The task
Below is a block of records; return all of them exactly, but without the images.

Dataset excerpts
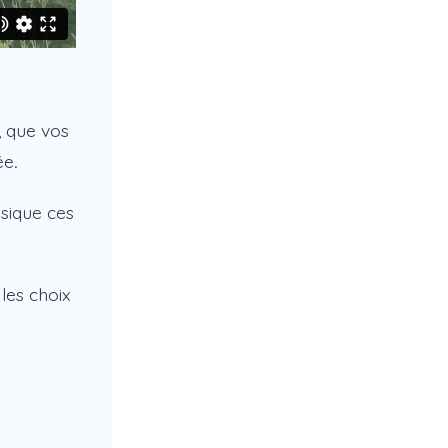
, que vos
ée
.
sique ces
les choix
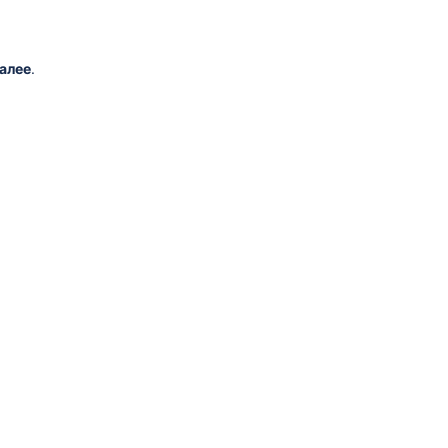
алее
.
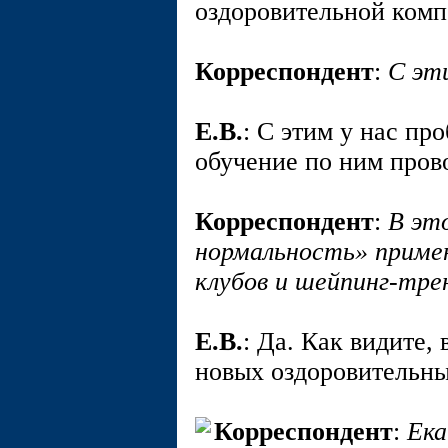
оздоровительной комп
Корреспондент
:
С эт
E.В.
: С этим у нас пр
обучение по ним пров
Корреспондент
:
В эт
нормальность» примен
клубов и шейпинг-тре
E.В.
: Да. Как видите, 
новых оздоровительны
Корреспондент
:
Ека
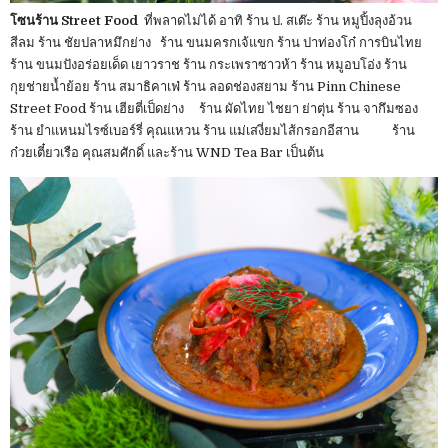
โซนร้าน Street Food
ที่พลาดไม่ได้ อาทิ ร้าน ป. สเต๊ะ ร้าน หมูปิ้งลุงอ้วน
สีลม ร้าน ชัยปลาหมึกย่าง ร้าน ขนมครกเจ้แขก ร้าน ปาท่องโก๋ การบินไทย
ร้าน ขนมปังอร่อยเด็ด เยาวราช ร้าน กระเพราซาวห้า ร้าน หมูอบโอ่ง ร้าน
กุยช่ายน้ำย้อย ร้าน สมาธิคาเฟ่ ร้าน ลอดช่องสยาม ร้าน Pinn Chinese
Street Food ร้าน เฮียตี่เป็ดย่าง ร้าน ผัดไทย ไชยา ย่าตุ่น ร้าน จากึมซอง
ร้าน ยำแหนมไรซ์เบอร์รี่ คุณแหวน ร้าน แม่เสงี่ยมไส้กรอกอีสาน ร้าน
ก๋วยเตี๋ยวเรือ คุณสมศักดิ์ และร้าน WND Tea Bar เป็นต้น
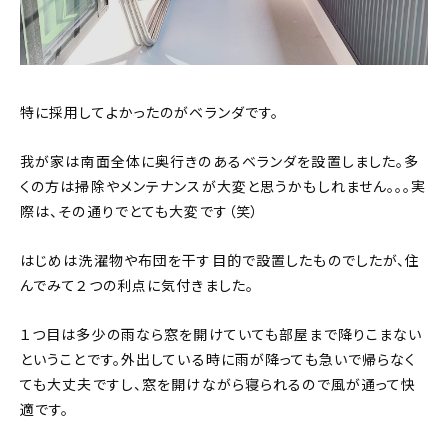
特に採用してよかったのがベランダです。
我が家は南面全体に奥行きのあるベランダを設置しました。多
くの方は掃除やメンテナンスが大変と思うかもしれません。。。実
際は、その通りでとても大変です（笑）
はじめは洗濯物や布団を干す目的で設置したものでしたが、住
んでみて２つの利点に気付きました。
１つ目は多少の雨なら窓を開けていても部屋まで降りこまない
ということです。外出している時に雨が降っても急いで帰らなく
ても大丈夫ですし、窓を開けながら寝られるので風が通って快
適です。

Completed exercise
, que vos
ée
.
sique ces
les choix
алее
.
оздоровительной комп
Корреспондент
:
С эт
E.В.
: С этим у нас пр
обучение по ним пров
Корреспондент
:
В эт
нормальность» примен
клубов и шейпинг-тре
E.В.
: Да. Как видите, 
новых оздоровительны
Корреспондент
:
Ека
โซนร้าน Street Food
ที่พลาดไม่ได้ อาทิ ร้าน ป. สเต๊ะ ร้าน หมูปิ้งลุงอ้วน
สีลม ร้าน ชัยปลาหมึกย่าง ร้าน ขนมครกเจ้แขก ร้าน ปาท่องโก๋ การบินไทย
ร้าน ขนมปังอร่อยเด็ด เยาวราช ร้าน กระเพราซาวห้า ร้าน หมูอบโอ่ง ร้าน
กุยช่ายน้ำย้อย ร้าน สมาธิคาเฟ่ ร้าน ลอดช่องสยาม ร้าน Pinn Chinese
Street Food ร้าน เฮียตี่เป็ดย่าง ร้าน ผัดไทย ไชยา ย่าตุ่น ร้าน จากึมซอง
ร้าน ยำแหนมไรซ์เบอร์รี่ คุณแหวน ร้าน แม่เสงี่ยมไส้กรอกอีสาน ร้าน
ก๋วยเตี๋ยวเรือ คุณสมศักดิ์ และร้าน WND Tea Bar เป็นต้น
特に採用してよかったのがベランダです。
我が家は南面全体に奥行きのあるベランダを設置しました。多
くの方は掃除やメンテナンスが大変と思うかもしれません。。。実
際は、その通りでとても大変です（笑）
はじめは洗濯物や布団を干す目的で設置したものでしたが、住
んでみて２つの利点に気付きました。
１つ目は多少の雨なら窓を開けていても部屋まで降りこまない
ということです。外出している時に雨が降っても急いで帰らなく
ても大丈夫ですし、窓を開けながら寝られるので風が通って快
適です。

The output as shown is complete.